António Horta-Osório, Group Chief Executive of Lloyds Banking Group, who will attend and speak at today’s event, said: “The Mental Health at Work gateway is a hugely impressive undertaking, which we will be making substantial use of at Lloyds.

“Our experience shows us that, with the right culture of support, employees can experience poor mental health at times, or live with an ongoing mental health condition, and still succeed and thrive at work. We all have mental health, just as we all have physical health. As employers, we have a real opportunity to change the way we approach mental health, giving our people the support they need to thrive.”

WHSmith has made huge strides in the support and understanding it offers its workforce from a mental health perspective. This began after Alison Garbutt, the retailer’s Head of Strategic Projects, sought support for her colleagues following the suicide of a co-worker. She realised that she, and others around her, did not know how to approach potentially difficult conversations about mental health. Alison went to Human Resources and the company’s Group Risk Director, and together they started making a plan that focused on both raising awareness of and training key staff in mental health.

WHSmith workers soon found Time to Change materials around the workplace, and regular events started taking place on World Mental Health Day and Time to Talk Day. Training then began to take place for in-house Mental Health First Aid trainers, and knowledge was rolled out across the company. Much more activity is also planned for the future: additional training is set to take place; along with awareness-raising activities; and the company has also set up a blog on their intranet, allowing employees from across WHSmith to write about their mental health.

Alison Garbutt, Head of Strategic Projects at WHSmith, said:  “Losing a colleague to suicide understandably had an immense impact on a number of staff within our organisation. Nobody can ever be fully prepared to lose a friend and co-worker in this way, but this awful incident made us realise that there was a lot more we could do as an organisation to promote good staff wellbeing and support staff struggling with poor mental health for any reason – whether work-related or otherwise. For an employer of our size, with a large number of staff all over the UK, we decided the best approach for us was to work with colleagues in HR and other staff to provide mental health awareness training for managers and store managers.

“Employers shouldn’t wait for staff to begin struggling with their mental health before they take action – acting quickly can prevent employees’ mental health worsening. But, too often, not knowing where to start can prevent employers prioritising workplace wellbeing.
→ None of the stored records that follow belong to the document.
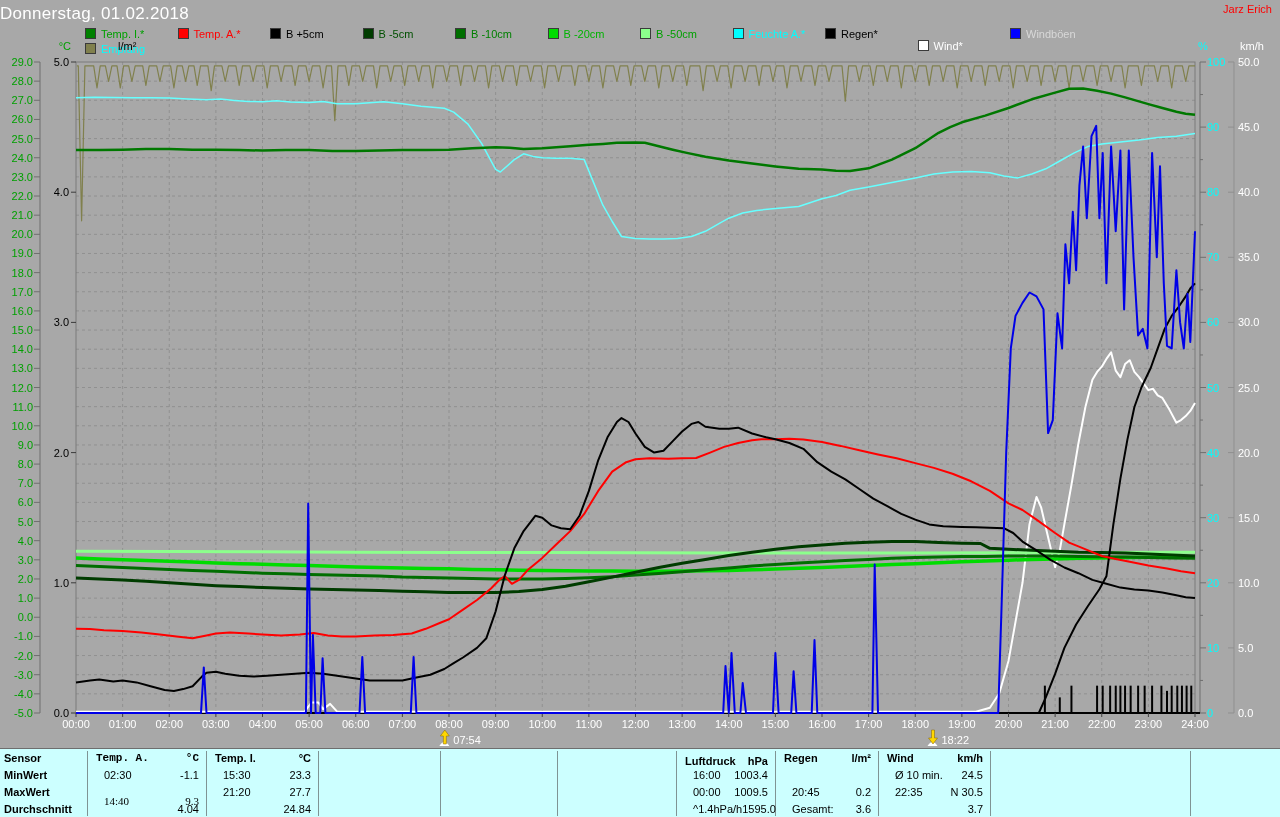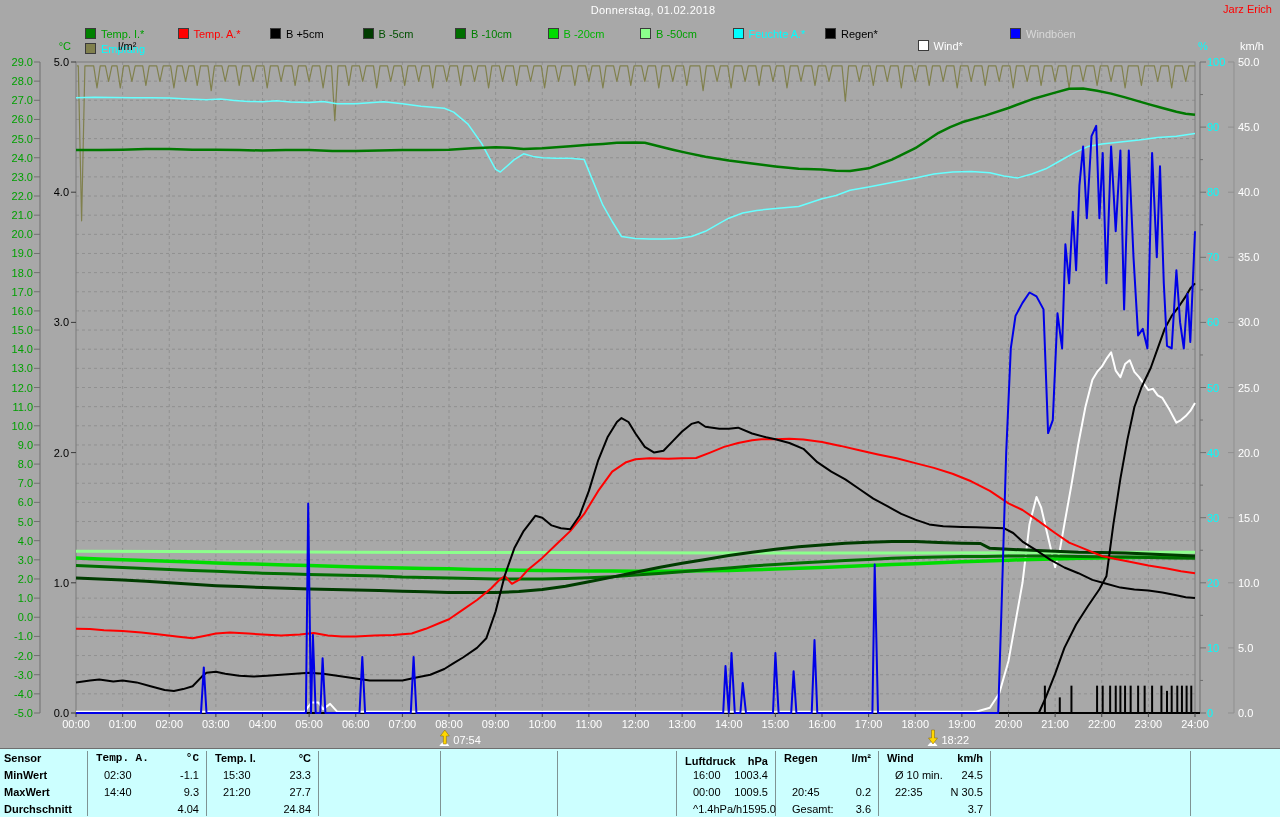--- a/index.html
+++ b/index.html
@@ -1,18 +1,18 @@
 <!DOCTYPE html>
 <html><head>
 <meta charset="utf-8">
 <style>
   html,body{margin:0;padding:0;}
   body{background:#A8A8A8;font-family:"Liberation Sans",sans-serif;}
   .stage{position:relative;width:1280px;height:817px;overflow:hidden;background:#A8A8A8;}
-  #page-title{position:absolute;top:4px;left:0;right:0;text-align:center;color:#FFFFFF;font-size:11px;letter-spacing:.3px;padding-left:26px;}
+  #page-title{position:absolute;top:4px;left:0;right:0;text-align:left;color:#FFFFFF;font-size:17px;letter-spacing:.3px;}
   #author{position:absolute;top:3px;right:8px;color:#FF0000;font-size:11px;}
   #legend .item{position:absolute;height:12px;display:flex;align-items:flex-start;font-size:11px;white-space:nowrap;}
   #legend .sq{width:9px;height:9px;border:1px solid #3a3a3a;margin-right:5px;flex:none;}
   #chart-svg{position:absolute;left:0;top:0;}
   #stats{position:absolute;left:0;top:748px;width:1280px;height:69px;background:#CCFFFF;border-top:1px solid #6e6e6e;font-size:11px;color:#000;}
   #stats .sep{position:absolute;top:2px;bottom:2px;width:1px;background:#7f9494;}
   #stats .col{position:absolute;top:0;height:100%;}
   #stats .trow{position:absolute;left:0;right:0;height:17px;line-height:17px;display:flex;justify-content:space-between;}
   #stats .hdr{font-weight:bold;padding:0 6px 0 8px;}
   #stats .drow{padding:0 6px 0 16px;}
@@ -390,21 +390,21 @@
       <div class="sep" style="left: 1190px;"></div>
       <div class="col" style="left: 88px; width: 117px;">
         <div class="trow hdr" style="top: 1px; font-family: Liberation Mono, monospace;">
           <span>Temp. A.</span>
           <span>°C</span>
         </div>
         <div class="trow drow" style="top: 18px;">
           <span>02:30</span>
           <span>-1.1</span>
         </div>
-        <div class="trow drow" style="top: 35px;">
+        <div class="trow drow" style="top: 44px; font-family: Liberation Serif, serif;">
           <span>14:40</span>
           <span>9.3</span>
         </div>
         <div class="trow drow" style="top: 52px;">
           <span></span>
           <span>4.04</span>
         </div>
       </div>
       <div class="col" style="left: 207px; width: 110px;">
         <div class="trow hdr" style="top: 1px;">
That’s why the Mental Health at Work gateway is going to be such a valuable resource for employers of all sizes and sectors.”

Mental Health at Work can be found at mentalhealthatwork.org.uk/ The 11 partners are Heads Together, CIPD, the Federation of Small Businesses, the City Mental Health Alliance, Mental Health First Aid, the Work and Health Unit, Public Health England, NCVO, The Work Foundation, Time to Change and the Institute of Directors.

*Research reference: Mind (2017/2018) 43,892 staff from across the 74 organisations taking part in Mind’s Workplace Wellbeing Index shared their views and experiences through staff surveys

45 per cent of line managers who felt their employer had helped them to build their skills said they had a good understanding of how to promote the wellbeing of their staff, compared with 25 per cent of those who did not – almost twice as likely.

61 per cent of line managers who felt their employer supported their mental health said they had a good understanding of how to promote the wellbeing of their staff, compared with 12 per cent of those who did not – five times more likely.

78 per cent of staff who felt their line manager supported their mental health said they would feel comfortable to disclose a mental health problem, compared with just seven per cent of those who didn’t – 11 times more likely.

60 per cent of staff who feel confident their manager could spot the signs and symptoms of a mental health problem felt comfortable disclosing, compared with just 17 per cent of those who didn’t – more than three times as likely.